The news side of the newsroom has similar policies. We don’t do stories of ribbon-cuttings, check-passings, ground-breakings or grand-openings. They’re all the same story, the same quote, the same photo. News should be about interesting stuff.

So I’m not sure if the nice woman’s letter will be suitable for publication, but it’s worth a try.

However, there are work arounds — ways to make the letter or the story pitch interesting, and not simply a recitation of a list of names of people to thank or a command that we show up to your dog-and-pony show.

Don’t make the letter about the gratitude, make it about the experience, the insight. The perspective.

If, for example, you went to the high school staging of “A Midsummer Night’s Dream,” (in which I played Peter Quince), don’t just say the actors, the tech people all deserve a round of applause — they got that at the performance — give readers some insight into why the show was good.

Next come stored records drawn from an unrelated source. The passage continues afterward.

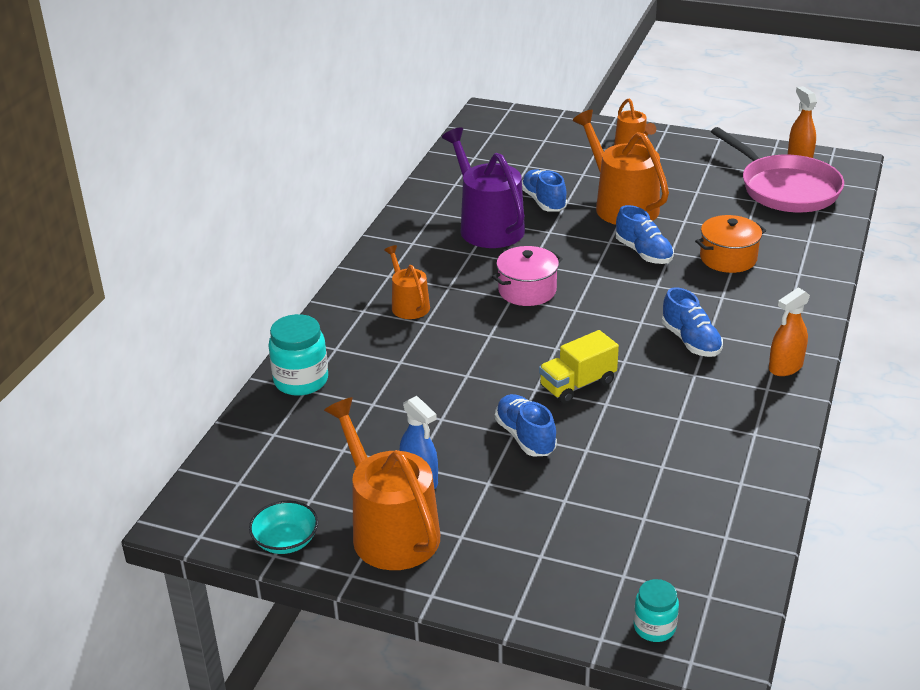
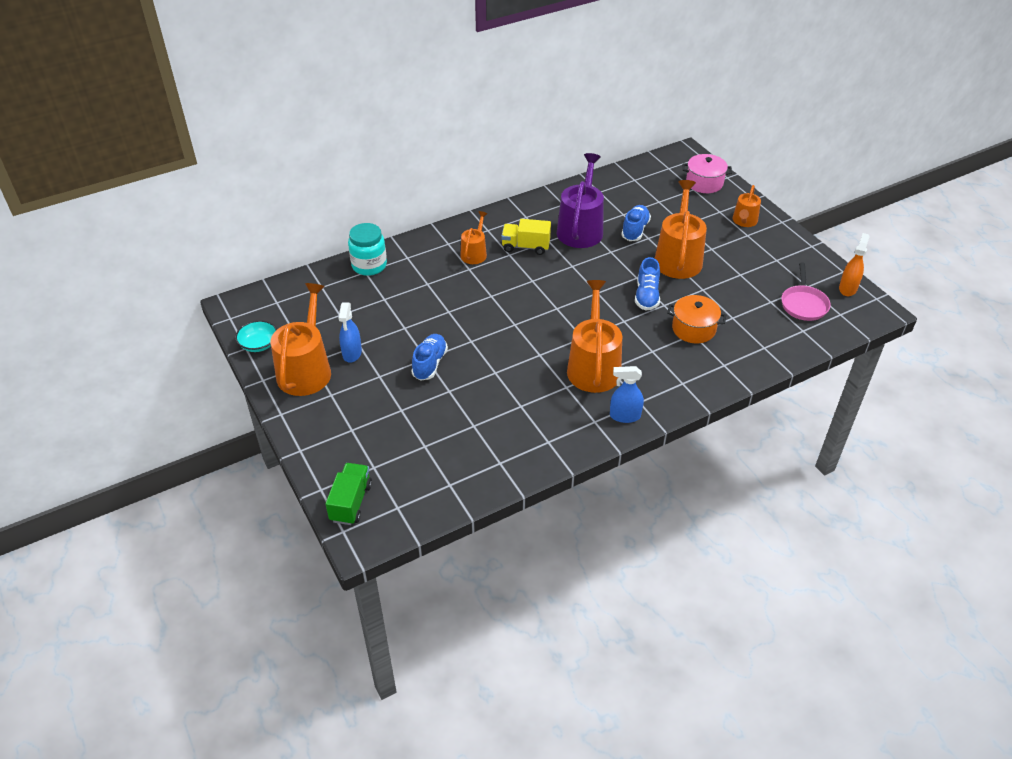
camera: 40 degrees right, 10 degrees up
(527, 290) = (547, 281): pink pot -> pink pot (704, 183)
(577, 384) = (496, 352): yellow truck -> yellow truck (525, 247)
(654, 627) = (351, 502): turquoise jar -> green truck
(691, 341) = (593, 366): blue shoe -> orange watering can
(785, 188) = (803, 304): pink pan -> pink pan, size x0.60
(785, 367) = (624, 416): orange spray bottle -> blue spray bottle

Likewise, nobody cares that your business is opening/you’re getting a donation/you’re breaking ground. What they care about, if they care about anything at all, is what makes it unique. A new pizza joint/sandwich shop/bodega is going to have to clear a pretty high hurdle to show us something unique. A never-before seen business like a children’s play space, for example, actually is unique. We don’t care about the ground-breaking, but the $10 million cancer center to come out of the broken ground sounds pretty newsworthy. See where I’m going here?

Former state Sen. Jim Seward was great at that sort of stuff. He didn’t bother bringing a 3-foot check with him, he’d bring himself and a lot of curiosity. I watched once as he came to the newly renovated Homer Town Hall, for which he’d wrangled a grant. He didn’t pass a check; he asked for a tour and seemed genuinely excited at what the town had done and then-Supervisor Fred Forbes’ enthusiasm for the antiques discovered in the building’s nooks and crannies. It was fun to watch, and to read about.

If you’re writing a letter, do keep the fundamental policies in mind: Keep it to 300 words or fewer, or 200 for a political statement. Please use language suitable for a family newspaper. Include your name — we don’t publish anonymous letters — your home address, and a daytime telephone number. Your address and phone number aren’t for publication, but we do list the municipality in which you live, and may need to contact you should we have a question or concern.

You can email letters to opinion@cortlandstandard.com or use the form on our website, at www.cortlandstandard.com/forms/letters/.

We’re really not so excited about your lists. But we, and we think our readers, value your insight and perspective.